Innovation Network

Innovation and Economic Growth, Intellectual Property and Patents

Article Snapshot

Author(s)

Daron Acemoglu, Ufuk Akcigit and William R. Kerr

Source

Proceedings of the National Academy of Sciences of the United States of America, Vol. 113, No. 42, pp. 11483-11488, October 11, 2016

Summary

A survey of the citation patterns of United States patents from 1975 to 2004 shows that innovation levels in one decade strongly predict innovation levels in the next decade.
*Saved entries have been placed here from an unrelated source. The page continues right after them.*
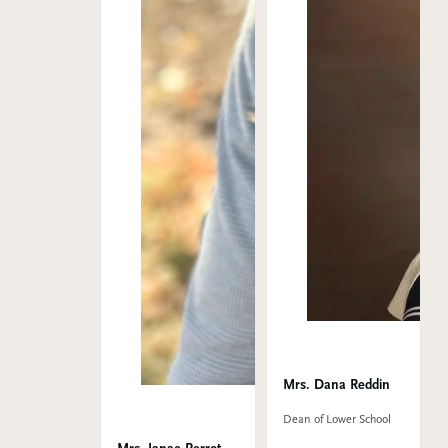
Mrs. Dana Reddin
Dean of Lower School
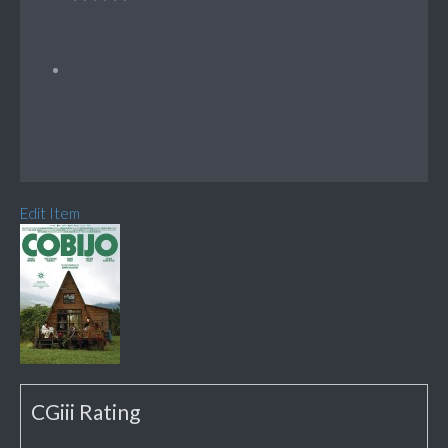
Edit Item
CGiii Rating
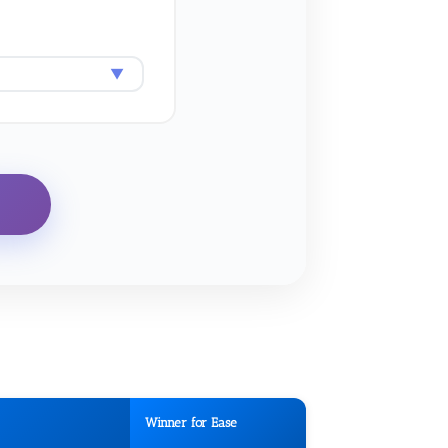
Winner for Ease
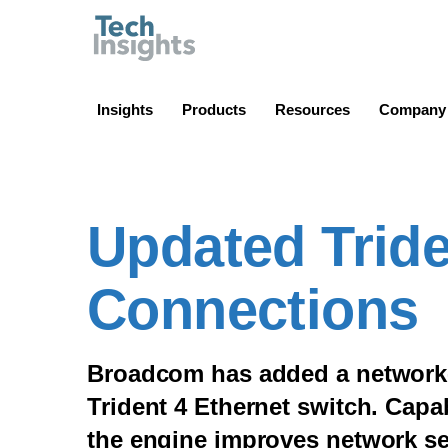
TechInsights
Insights
Products
Resources
Company
Updated Tride
Connections
Broadcom has added a network-
Trident 4 Ethernet switch. Capab
the engine improves network se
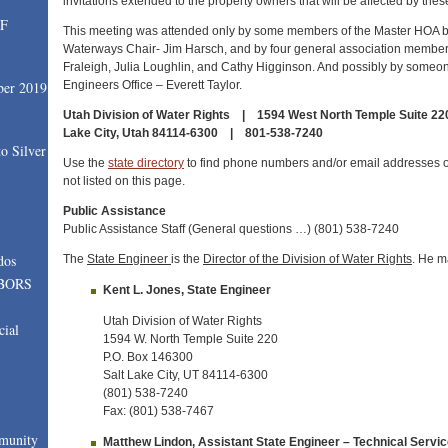
invitations extended to the property owners that will be affected by th
SF
This meeting was attended only by some members of the Master HOA b
Waterways Chair- Jim Harsch, and by four general association member
Fraleigh, Julia Loughlin, and Cathy Higginson. And possibly by someon
Engineers Office – Everett Taylor.
ber 2019
Utah Division of Water Rights | 1594 West North Temple Suite 220,
Lake City, Utah 84114-6300 | 801-538-7240
o Silver
Use the
state directory
to find phone numbers and/or email addresses 
not listed on this page.
Public Assistance
Public Assistance Staff (General questions …) (801) 538-7240
dos
The
State Engineer
is the
Director of the Division of Water Rights
. He m
BORS
Kent L. Jones, State Engineer
Utah Division of Water Rights
cial
1594 W. North Temple Suite 220
P.O. Box 146300
Salt Lake City, UT 84114-6300
(801) 538-7240
Fax: (801) 538-7467
munity
Matthew Lindon, Assistant State Engineer – Technical Servi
When there is more past innovation in a technology class, more innovation in related technology classes follows.

Policy Relevance

Reduction in research and development funding one year will affect innovation years later.

Main Points

  • Many scholars have observed that innovation is cumulative, but exactly how past innovation affects innovation in the long run is not well understood.
     
  • 55 percent of the variation in patenting levels of different technology classes between 1995 and 2004 can be explained by differences in patenting levels in related technology classes between 1975 and 1994.
     
  • The technology classes "Chemicals: Coating" and "Nuclear & X-rays" displayed similar patenting rates from 1975 to 1984; the former class drew on innovation in "Chemicals: Misc." while the latter drew on innovation inputs from "Electrical Measuring & Testing."
     
    • From 1985 to 1994, the “Chemicals: Misc.” grew much more rapidly than “Electrical Measuring & Testing.”
       
    • From 1995 to 2005, "Chemicals: Coating" grew much faster than "Nuclear & X-rays."
       
  • Innovators cite older patents within their own field for a wide variety of reasons; to ensure that citation counts do not distort the final picture of cumulative innovation, one should assess cumulative innovation both with and without counting a patent’s citations to other patents within its own field.
     
  • Relationships between different categories of technologies are strong and stable; for example, patents in “Computers: Peripherals” consistently draw more from “Computers: Communications” than the reverse.
     
  • The finding that upstream innovation affects levels of downstream innovation years later suggests that a drop in research and development funding will continue to have effects years later.